PSR hosts the Vagina Monologues

A spirited student production of Eve Ensler’s play, The Vagina Monologues, was held February 12, 2008, in a packed PSR chapel. Ending violence against women through education, storytelling, and performance is the goal of the Monologues, as is raising money for specific projects. PSR’s production — only the second at a seminary nationwide — raised more than $3,200 for San Francisco SafeHouse, a safe place for homeless women leaving prostitution.

Two of the students who took part in the Monologues give their impressions here.

Patricia Wood: “I had not been in a play since elementary school, and I had never seen Vagina Monologues, though I had heard it was quite bold for its time when it first came out [in 1998]. But when I heard the casting call, I knew I wanted to try out. The same desire to witness against war and violence that propelled me to organize a monthly 'Women in Black' vigil from my mountain community in 2003 drove me to the tryouts. Though I may seem fairly average — Anglo, middle class — I have tried to do bold things all my life when they involve witness, justice, peace, or women’s liberation.

“I was taken aback when my role in the play involved representing a male-to-female transgender woman. What could I know about the struggles and life of this woman? V-Week Director Kelly Williams encouraged us to see several recent films, and she arranged for our five-person monologue team to meet with a woman living into this transition. This was very helpful.

“Although I cannot know what it would have been like to be struggling in the wrong-sexed body, name, and expectations, I did know what it was like to be alienated from my own body — childhood sexual abuse does that to its victims. Some of the emotions encased in the words of my character were wrenched from the body of that abused child. I do not pretend to know the pain of the daily, public fear, rejection, and torment of transgender women; but I can and did use my own pain to provide a small witness for them.

“This Vagina Monologues experience has already had significant effects upon me personally and, I hope, upon my ministry, now and in the future. I feel some healing of my wounded self after expressing some of my own pain in body as well as in words. Just writing this makes me cry, imagining myself whole, or at least whole enough to offer witness to the power of the Spirit to heal deep and powerful pain.”

Abigail King Kaiser: “It was a blessing to be a part of putting a week of events together, creating community through the arts at PSR and our fellow GTU schools as well as raising awareness for critical issues of our world. It allowed us to explore, as a community, the pastoral response to violence against women and our responsibility to act. We hoped to inspire broadened appreciation for the joy and tribulation of being a woman in today’s world, as well as explore how the faith community can utilize and blend the arts and liturgy.

“At first, it seemed to me that it was no big deal that we were producing The Vagina Monologues at PSR. I have seen it before; when I was as an undergraduate, it was performed every year.

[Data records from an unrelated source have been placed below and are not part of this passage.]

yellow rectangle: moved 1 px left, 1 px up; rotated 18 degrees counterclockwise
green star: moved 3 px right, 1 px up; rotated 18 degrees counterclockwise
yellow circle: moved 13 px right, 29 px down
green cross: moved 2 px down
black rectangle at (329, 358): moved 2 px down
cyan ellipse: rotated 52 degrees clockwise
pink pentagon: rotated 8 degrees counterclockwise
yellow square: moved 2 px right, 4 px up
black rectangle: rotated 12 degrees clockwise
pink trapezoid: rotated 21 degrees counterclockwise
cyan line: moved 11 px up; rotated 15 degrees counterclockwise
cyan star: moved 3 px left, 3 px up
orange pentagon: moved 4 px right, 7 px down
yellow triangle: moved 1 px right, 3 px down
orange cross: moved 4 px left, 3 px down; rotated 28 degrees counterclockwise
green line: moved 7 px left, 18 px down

I though that it would be cool to be part of a global movement to stop violence against women, but nothing about our performance at PSR would be special.

“Was I ever wrong!

“As we were rehearsing for our Valentine’s Day performance, it finally dawned on me, sitting in the chapel, with a giant stained glass portrait of Jesus over my head — where I first met the PSR community, where I practiced preaching, where I worship with my professors, even where I have been transformed by worship — that in this place, in this house of God, it was significant to perform this piece.

“There were women screaming ‘cunt’ from the pulpit, women who may preach and not be heard in some churches (or not be allowed to preach at all) simply because they have a vagina. There were women discovering a new artistic part of themselves that God created them to enjoy — right up there on the altar. There were women standing under the cross, telling the story of women in flesh, just as Jesus told the story of God in the flesh.

“If ever I am in ministry and I find myself feeling lonely, quiet, or small because I am a woman, I will stand taller remembering that moment in the PSR chapel when I witnessed more than two dozen women strongly being who God made them to be, telling the story of God's children in a new and exciting way.”